───── Given data ─────

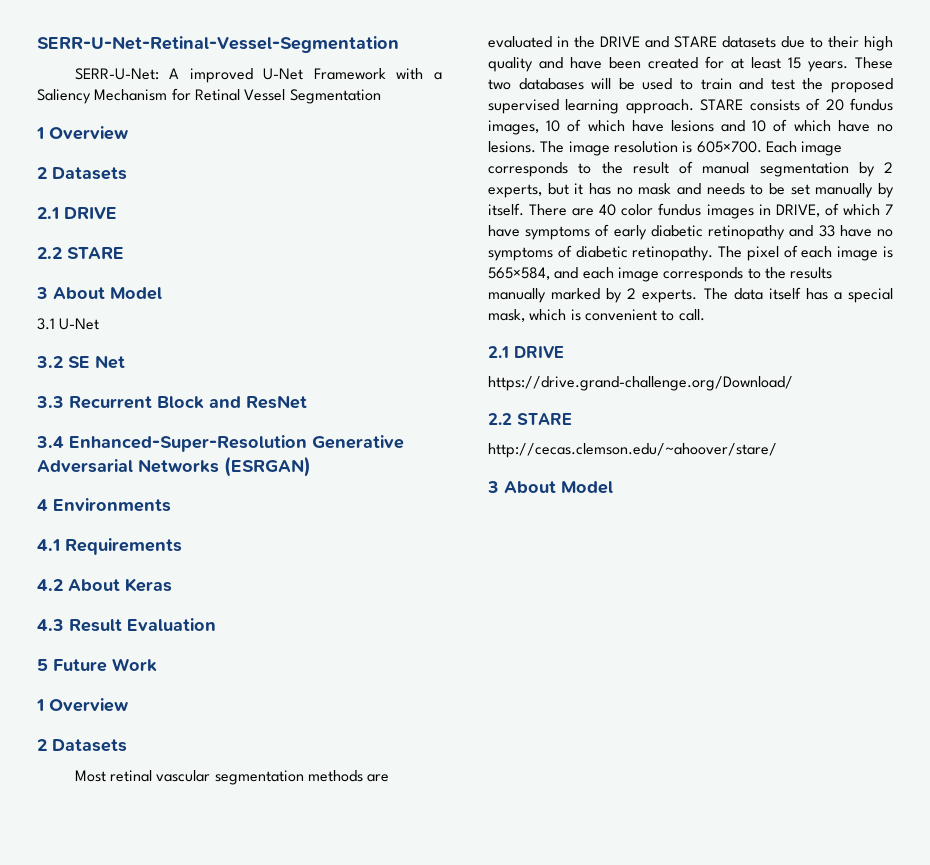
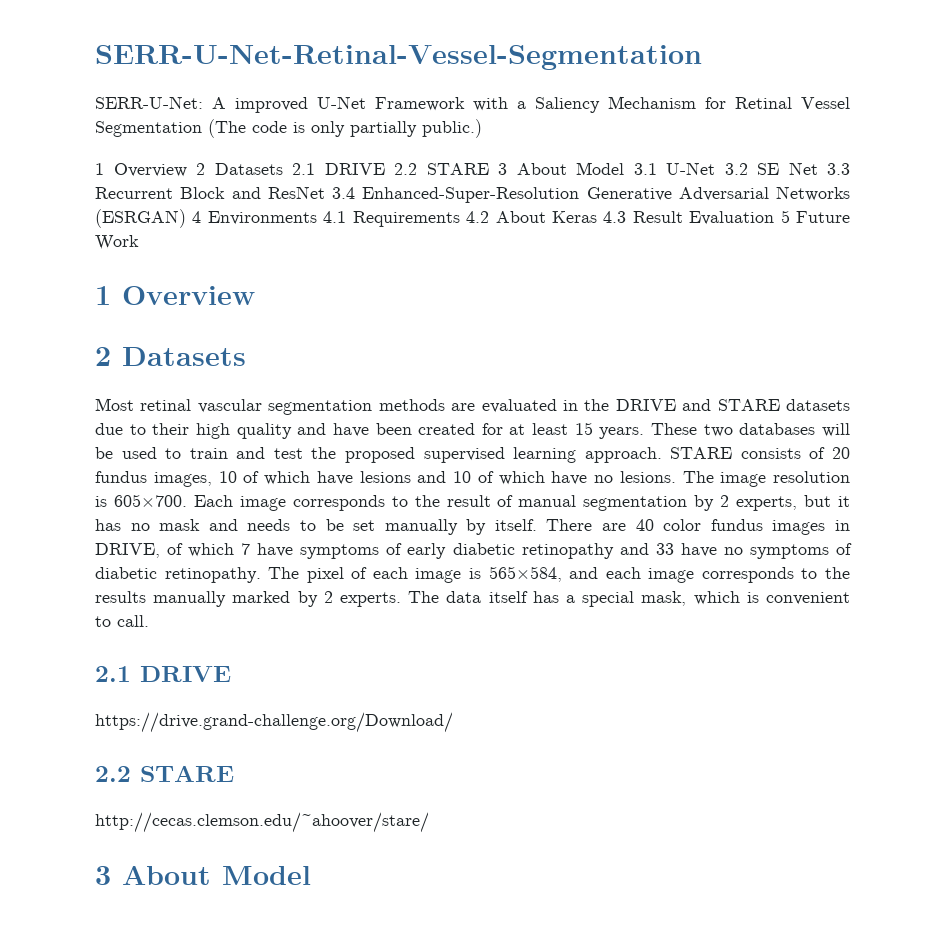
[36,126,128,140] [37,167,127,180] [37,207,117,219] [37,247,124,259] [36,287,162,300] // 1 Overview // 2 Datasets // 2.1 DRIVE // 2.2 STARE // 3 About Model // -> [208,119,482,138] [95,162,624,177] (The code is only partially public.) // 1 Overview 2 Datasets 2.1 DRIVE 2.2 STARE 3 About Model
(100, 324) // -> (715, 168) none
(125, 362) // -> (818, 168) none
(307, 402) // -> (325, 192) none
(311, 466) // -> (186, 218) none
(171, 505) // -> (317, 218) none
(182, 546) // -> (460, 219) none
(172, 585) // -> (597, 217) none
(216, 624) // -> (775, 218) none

─────

# Instruction:
Please find each line in the records above that holds the word "none", and copy it.

# Result for this task:
(100, 324) // -> (715, 168) none
(125, 362) // -> (818, 168) none
(307, 402) // -> (325, 192) none
(311, 466) // -> (186, 218) none
(171, 505) // -> (317, 218) none
(182, 546) // -> (460, 219) none
(172, 585) // -> (597, 217) none
(216, 624) // -> (775, 218) none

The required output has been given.